- Texto da página
Um observador, especialista em alimentação e produção animal que esteve presente no grupo de trabalho sobre as carnes vermelhas e processadas em 2015, falou à Reuters sob anonimato, e assegura que o painel de especialistas que estava a analisar as provas científicas parecia já ter em mente um determinado resultado.
Na sua avaliação das carnes, a IARC foi para além da sua usual determinação apenas de perigos e não de riscos. Forneceu avisos específicos acerca dos riscos de comer produtos com carnes vermelhas e processadas.
A IARC escreveu, por exemplo, que por cada 50 gramas de carne processada ingerida diariamente, o risco de uma pessoa contrair cancro do cólon aumenta 18 por cento. O observador que falou à Reuters disse que parece que estes dados “apareceram do nada, da noite para o dia”.
Continua o observador: “Esperava que os dados científicos fossem avaliados com um maior nível de rigor. Mas francamente, ao fim de 10 dias, e de um ponto de vista científico, fiquei realmente bastante chocado.”
Kurt Straif responde que os valores provêm de “uma análise combinada” de relatórios científicos sobre o tema, e foram divulgados pela IARC porque havia suficientes provas em estudos epidemiológicos em humanos para os especialistas do grupo de trabalho confiarem neles.
Straif disse à Reuters que alguns observadores podem não ter assistido a parte das discussões do grupo de trabalho: “Trabalhámos muito, até de madrugada e todo o fim-de-semana, por isso não tenho a certeza de que os observadores lá tenham estado o tempo todo.”
Num email mais tarde enviado à Reuters, afirmou que as estimativas de riscos e respectivos estudos científicos fizeram parte das discussões da monografia desde “os primeiros rascunhos e ao longo de todas as revisões”. Acrescentou ainda: “É muito difícil perceber como é que algum participante conseguiria não assistir a esta discussão.”
Embora não discorde da opinião da IARC de que a carne é cancerígena, a sede da OMS emitiu uma série de “tweets” para contextualizar a questão. A OMS assegurou que “os riscos da carne processada para a saúde são muito diferentes dos dos cigarros e do amianto” e que “a carne fornece uma quantidade de nutrientes essenciais e, quando consumida com moderação, tem lugar numa dieta saudável”.
A polémica levantou questões na sede da OMS acerca do controlo da organização sobre a IARC. “Fala-se agora por aqui sobre a necessidade de controlar a IARC”, contou um funcionário da OMS colocado em Genebra.

- Material fornecido

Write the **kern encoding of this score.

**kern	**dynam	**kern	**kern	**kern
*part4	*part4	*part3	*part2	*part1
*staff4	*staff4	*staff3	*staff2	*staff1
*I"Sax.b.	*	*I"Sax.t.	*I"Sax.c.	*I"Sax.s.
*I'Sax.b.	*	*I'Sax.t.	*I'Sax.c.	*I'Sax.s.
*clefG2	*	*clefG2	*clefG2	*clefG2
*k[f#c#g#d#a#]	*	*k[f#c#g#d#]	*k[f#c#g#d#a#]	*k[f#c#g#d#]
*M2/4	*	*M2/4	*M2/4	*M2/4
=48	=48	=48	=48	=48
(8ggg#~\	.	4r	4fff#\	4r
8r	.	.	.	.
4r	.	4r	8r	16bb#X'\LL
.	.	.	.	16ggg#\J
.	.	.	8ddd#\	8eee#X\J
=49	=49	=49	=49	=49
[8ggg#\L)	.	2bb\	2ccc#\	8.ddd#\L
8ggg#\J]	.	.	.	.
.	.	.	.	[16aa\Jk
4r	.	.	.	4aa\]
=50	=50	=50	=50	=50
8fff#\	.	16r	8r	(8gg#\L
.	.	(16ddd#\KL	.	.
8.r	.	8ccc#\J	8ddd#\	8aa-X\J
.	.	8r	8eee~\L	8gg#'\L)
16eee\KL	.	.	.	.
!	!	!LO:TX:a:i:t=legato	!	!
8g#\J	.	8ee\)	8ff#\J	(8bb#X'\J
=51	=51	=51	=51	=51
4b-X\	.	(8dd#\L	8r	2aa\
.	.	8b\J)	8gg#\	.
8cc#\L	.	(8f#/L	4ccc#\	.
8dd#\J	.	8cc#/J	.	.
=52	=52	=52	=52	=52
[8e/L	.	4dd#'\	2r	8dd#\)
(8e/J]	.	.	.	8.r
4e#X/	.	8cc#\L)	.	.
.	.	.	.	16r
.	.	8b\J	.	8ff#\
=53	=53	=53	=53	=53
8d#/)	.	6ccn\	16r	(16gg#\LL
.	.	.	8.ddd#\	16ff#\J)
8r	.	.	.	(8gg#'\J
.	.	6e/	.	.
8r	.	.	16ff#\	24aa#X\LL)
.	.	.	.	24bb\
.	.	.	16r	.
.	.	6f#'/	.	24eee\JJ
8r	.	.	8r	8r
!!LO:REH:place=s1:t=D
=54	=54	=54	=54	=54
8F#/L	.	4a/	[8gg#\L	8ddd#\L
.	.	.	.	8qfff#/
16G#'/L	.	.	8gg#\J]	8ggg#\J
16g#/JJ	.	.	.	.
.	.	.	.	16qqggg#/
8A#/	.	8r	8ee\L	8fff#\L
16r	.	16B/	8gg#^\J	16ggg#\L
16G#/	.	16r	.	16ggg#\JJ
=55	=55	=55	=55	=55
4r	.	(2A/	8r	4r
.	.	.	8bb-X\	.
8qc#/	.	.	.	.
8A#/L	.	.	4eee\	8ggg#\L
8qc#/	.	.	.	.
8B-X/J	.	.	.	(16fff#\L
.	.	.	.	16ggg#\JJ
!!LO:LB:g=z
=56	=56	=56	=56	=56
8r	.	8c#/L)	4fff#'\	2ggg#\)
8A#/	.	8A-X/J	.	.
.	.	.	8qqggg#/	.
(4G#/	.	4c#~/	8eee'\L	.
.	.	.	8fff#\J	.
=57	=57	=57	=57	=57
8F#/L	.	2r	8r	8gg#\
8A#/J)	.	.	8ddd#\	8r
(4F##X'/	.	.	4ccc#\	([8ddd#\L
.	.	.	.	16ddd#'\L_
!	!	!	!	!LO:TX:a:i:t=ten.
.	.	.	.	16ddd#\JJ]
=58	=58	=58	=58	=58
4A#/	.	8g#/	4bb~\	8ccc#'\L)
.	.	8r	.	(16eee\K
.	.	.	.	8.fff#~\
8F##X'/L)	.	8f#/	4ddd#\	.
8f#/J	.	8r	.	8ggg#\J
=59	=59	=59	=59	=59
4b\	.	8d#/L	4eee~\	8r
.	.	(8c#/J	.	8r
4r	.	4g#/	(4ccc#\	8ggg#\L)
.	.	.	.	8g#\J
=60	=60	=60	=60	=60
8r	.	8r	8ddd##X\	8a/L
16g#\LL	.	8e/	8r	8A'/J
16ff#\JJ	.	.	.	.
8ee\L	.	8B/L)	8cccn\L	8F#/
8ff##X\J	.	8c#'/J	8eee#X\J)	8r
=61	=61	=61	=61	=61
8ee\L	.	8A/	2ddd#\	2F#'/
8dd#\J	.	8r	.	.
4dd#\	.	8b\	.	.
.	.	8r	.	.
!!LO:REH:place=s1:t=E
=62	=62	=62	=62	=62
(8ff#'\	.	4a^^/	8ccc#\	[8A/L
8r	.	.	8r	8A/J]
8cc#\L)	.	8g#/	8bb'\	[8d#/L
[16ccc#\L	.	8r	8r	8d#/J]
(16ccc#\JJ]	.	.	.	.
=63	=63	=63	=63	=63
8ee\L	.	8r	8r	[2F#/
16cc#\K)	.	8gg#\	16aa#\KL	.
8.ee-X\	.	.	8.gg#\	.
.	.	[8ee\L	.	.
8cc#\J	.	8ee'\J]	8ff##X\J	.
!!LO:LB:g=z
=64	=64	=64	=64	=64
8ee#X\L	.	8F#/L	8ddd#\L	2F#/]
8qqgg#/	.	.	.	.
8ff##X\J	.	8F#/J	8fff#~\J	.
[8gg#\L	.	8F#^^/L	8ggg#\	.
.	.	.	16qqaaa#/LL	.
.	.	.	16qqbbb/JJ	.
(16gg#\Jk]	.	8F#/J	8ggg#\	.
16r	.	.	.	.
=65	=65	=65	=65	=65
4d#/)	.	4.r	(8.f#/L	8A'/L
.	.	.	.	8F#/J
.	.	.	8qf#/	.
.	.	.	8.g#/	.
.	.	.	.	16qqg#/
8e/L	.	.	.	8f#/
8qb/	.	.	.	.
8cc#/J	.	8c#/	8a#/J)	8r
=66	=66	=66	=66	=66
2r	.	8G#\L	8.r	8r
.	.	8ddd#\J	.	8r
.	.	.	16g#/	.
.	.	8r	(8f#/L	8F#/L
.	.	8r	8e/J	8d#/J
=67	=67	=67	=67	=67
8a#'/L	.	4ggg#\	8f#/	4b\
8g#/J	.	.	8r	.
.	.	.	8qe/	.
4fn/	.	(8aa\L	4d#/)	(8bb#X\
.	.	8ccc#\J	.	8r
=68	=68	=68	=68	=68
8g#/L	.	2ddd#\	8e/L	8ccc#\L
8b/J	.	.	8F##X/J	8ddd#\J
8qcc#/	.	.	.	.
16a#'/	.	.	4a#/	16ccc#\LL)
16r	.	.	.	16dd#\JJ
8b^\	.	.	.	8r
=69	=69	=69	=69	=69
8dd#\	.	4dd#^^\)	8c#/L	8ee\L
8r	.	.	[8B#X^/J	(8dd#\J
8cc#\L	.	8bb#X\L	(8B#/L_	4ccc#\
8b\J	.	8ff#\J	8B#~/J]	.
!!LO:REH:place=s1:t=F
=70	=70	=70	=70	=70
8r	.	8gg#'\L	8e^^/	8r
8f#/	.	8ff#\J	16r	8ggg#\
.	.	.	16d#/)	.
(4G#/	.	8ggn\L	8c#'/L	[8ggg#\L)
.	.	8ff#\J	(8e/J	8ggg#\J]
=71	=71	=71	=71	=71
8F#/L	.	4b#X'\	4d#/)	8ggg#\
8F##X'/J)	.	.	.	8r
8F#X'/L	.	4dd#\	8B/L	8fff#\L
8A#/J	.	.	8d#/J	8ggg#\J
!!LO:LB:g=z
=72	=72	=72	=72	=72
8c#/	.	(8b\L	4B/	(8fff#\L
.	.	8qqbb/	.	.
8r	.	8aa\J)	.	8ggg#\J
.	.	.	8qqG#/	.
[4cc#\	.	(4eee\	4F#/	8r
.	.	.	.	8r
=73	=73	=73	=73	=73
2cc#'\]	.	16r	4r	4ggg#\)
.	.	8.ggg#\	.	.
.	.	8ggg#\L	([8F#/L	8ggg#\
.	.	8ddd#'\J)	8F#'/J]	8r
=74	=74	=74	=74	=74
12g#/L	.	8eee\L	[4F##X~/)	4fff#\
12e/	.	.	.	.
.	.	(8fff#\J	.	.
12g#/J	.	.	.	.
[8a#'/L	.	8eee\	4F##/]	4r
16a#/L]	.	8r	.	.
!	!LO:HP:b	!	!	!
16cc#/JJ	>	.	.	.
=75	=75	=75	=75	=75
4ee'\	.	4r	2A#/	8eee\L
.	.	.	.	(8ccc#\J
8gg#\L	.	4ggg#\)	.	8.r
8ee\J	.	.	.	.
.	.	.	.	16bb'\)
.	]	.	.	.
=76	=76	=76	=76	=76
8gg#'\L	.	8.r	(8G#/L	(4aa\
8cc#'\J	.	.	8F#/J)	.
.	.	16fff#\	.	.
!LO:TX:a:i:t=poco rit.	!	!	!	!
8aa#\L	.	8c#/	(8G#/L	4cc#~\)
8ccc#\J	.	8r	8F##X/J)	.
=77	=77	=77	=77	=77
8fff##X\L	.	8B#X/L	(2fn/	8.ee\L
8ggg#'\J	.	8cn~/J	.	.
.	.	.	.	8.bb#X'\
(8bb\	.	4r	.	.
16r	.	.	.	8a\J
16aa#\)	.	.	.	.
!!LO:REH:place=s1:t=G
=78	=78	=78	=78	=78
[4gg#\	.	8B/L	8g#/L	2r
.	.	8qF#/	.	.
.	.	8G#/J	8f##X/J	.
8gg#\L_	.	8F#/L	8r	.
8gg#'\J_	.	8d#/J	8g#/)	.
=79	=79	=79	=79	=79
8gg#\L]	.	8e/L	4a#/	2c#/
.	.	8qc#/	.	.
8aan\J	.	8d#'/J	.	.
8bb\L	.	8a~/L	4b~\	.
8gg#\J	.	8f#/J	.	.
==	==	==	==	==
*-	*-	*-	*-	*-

- Aplicar a leitura
1. Responda com base no texto sobre a IARC:
(a) Segundo a IARC, em quanto aumenta o risco de cancro do cólon por cada 50 gramas de carne processada ingerida diariamente?
(b) Ao fim de quantos dias o observador diz ter ficado bastante chocado?
(c) Em que cidade está colocado o funcionário da OMS citado no último parágrafo?
2. Transcreva do texto sobre a IARC o trecho que vai de "A IARC escreveu, por" a "trabalho confiarem neles.".

- Respostas por item
1.
(a) 18 por cento.
(b) 10 dias.
(c) Genebra.

2.
A IARC escreveu, por exemplo, que por cada 50 gramas de carne processada ingerida diariamente, o risco de uma pessoa contrair cancro do cólon aumenta 18 por cento. O observador que falou à Reuters disse que parece que estes dados “apareceram do nada, da noite para o dia”.
Continua o observador: “Esperava que os dados científicos fossem avaliados com um maior nível de rigor. Mas francamente, ao fim de 10 dias, e de um ponto de vista científico, fiquei realmente bastante chocado.”
Kurt Straif responde que os valores provêm de “uma análise combinada” de relatórios científicos sobre o tema, e foram divulgados pela IARC porque havia suficientes provas em estudos epidemiológicos em humanos para os especialistas do grupo de trabalho confiarem neles.